Rev. L.A. Kessee, senior pastor of Bethany Baptist Church of West Los Angeles, was another clergy member who spoke.
“We, as Baptist ministers of the gospel of Jesus Christ, support Congresswoman Maxine Waters,” Kessee said. “We are calling for her protection from threats of bodily harm. She should be protected. … I believe she should be protected not at her own expense, but she ought to be protected by the government that she serves. She should be protected by the police. She should not be going through threats to her personhood.”
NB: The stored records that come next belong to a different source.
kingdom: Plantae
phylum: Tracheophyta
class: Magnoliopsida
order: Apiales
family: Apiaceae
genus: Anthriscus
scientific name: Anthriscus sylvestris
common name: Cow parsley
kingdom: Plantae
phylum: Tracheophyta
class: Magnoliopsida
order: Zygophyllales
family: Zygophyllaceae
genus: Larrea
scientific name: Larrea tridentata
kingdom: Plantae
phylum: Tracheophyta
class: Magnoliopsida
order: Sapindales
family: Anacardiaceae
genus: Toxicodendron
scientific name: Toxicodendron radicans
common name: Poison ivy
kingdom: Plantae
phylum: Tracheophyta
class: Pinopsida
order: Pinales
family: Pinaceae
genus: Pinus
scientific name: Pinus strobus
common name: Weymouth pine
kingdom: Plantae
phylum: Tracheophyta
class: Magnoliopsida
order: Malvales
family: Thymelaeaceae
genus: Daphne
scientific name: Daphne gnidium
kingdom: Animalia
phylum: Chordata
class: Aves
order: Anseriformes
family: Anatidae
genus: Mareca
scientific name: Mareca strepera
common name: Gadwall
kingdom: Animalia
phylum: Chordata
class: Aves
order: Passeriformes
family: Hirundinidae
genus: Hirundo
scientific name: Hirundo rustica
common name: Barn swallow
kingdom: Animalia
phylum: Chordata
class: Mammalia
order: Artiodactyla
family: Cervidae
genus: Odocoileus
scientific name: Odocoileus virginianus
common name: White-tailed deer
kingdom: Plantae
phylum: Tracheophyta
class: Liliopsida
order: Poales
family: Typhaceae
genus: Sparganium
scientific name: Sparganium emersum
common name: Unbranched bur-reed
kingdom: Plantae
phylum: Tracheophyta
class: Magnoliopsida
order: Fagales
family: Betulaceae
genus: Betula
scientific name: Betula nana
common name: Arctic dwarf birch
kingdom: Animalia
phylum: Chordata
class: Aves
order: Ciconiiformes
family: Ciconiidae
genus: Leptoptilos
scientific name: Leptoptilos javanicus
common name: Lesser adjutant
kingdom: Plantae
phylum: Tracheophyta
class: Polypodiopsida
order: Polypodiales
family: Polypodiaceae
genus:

Last month, Waters urged people opposed to the administration’s policies to confront cabinet members. At a rally at the Westwood Federal Building, she alluded to the heckling of Homeland Security Secretary Kirstjen Nielsen, who was dining at a Mexican restaurant in Washington, D.C. when she was confronted by protesters over family separations at the border, and White House press secretary Sarah Huckabee Sanders being asked to leave a Lexington, Virginia, restaurant by its owner because of her work defending Trump and his policies.
“Let’s make sure we show up wherever we have to show up,” she said in remarks posted on YouTube. “And if you see anybody from that Cabinet in a restaurant, in a department store, at a gasoline station, you get out and you
create a crowd. And you push back on them. And you tell them they’re not welcome anymore, anywhere.
“We’ve got to get the children connected to their parents,” Waters added. “Mr. President, we will see you every day, every hour of the day, everywhere that we are to let you know you cannot get away with this.”
Waters appeared on a cable network later that day to reiterate her remarks, and exclaimed “no sympath” for members of the Trump administration.
The president then sent a tweet that said: “Congresswoman Maxine Waters, an extraordinarily low IQ person, has become, together with Nancy Pelosi, the face of the Democrat Party. She has just called for harm to supporters, of which there are many, of the Make America Great Again movement. Be careful what you wish for Max!”